Il coro “ don Aldo Moratti” ha sede in Castel Goffredo ed affonda le sue radici negli anni 50 del secolo scorso. E’ nato dallo zelo di sacerdoti cultori di musica sacra e dalla buona volontà di persone disposte al servizio del canto, anche liturgico; è composto attualmente da 26 membri, ed è suddiviso in quattro voci: soprano, contralto, tenore e basso.

La formazione si pregiò negli anni 70 del nome di “ don Aldo Moratti”, come riconoscimento a un sacerdote molto apprezzato nel paese per la notevole attività pastorale, fatta anche a favore dei giovani del paese, nella prima metà del ‘900 per circa quattro decenni; resta sotto la direzione del maestro Sante Gonella per diversi anni, il quale oltre al canto liturgico ha sperimentato con successo il proprio repertorio anche nel canto popolare fino al 1993, anno in cui il maestro Mauro Dorini lo ha sostituito fino al 1998.

Col passare degli anni il coro don Aldo Moratti vede la direzione di vari maestri, i quali, contribuendo positivamente al miglioramento della qualità musicale, gli permettono di partecipare a vari eventi significativi, come l’incontro di Cori all’arena di Verona, la rassegna organizzata presso il teatro Bibiena di Mantova, la collaborazione con il Gruppo corale di Pirano (ex Jugoslavia) durante lo svolgimento del gemellaggio tra l’Avis di Castel Goffredo e l’Avis di Pirano, fino ad arrivare a una diretta televisiva su RAI 1 presso il Santuario della Madonna del Frassino, avvenuta nel 2011 sotto la direzione del maestro Matteo Ballisti, a capo del coro dal 2008 al 2015.

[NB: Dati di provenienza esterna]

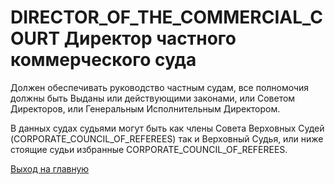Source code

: # DIRECTOR_OF_THE_COMMERCIAL_COURT Директор частного коммерческого суда 
Должен обеспечивать руководство частным судам, все полномочия 
должны быть Выданы или действующими законами, или Советом Директоров, 
или Генеральным Исполнительным Директором. 

В данных судах судьями могут быть как члены Совета Верховных Судей (CORPORATE_COUNCIL_OF_REFEREES)
так и Верховный Судья, или ниже стоящие судьи избранные CORPORATE_COUNCIL_OF_REFEREES.


[Выход на главную](../readme.md)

Proprio da quell’anno si verifica una sorta di fusione collaborativa da parte del Coro don Aldo con il Coro Sant’Antonio Abate di Canneto sull’Olio, sotto la direzione del maestro Luca Sarzi Sartori, fino a dicembre 2016, per poi averne una successiva con il Coro di Casalmoro, da gennaio del 2017, sotto la direzione dell’attuale direttore Italo  Ceretti.

I membri del coro don Aldo sono persone appartenenti ad ogni fascia d’età, che va da quella scolastica a quella pensionistica, con la presenza di alcuni elementi da oltre trent’anni, tra i quali spicca la figura di Germano Indiani, nella formazione da ben sessant’anni. A me il compito di presiedere questa preziosa realtà, grazie anche all’aiuto di altri coristi appassionati.

Le prove vengono fatte una volta a settimana per tutto il tempo dell’anno, escluso il periodo estivo, per preparare i canti in base alle occasioni del periodo, che possono essere la celebrazione di una messa pasquale, natalizia o matrimoniale. Un’occasione per provare i canti, ma anche per stare insieme, anche con qualche buona merenda. Per immergersi nel piacere della musica, ma anche dell’amicizia attorno a una bella tavolata.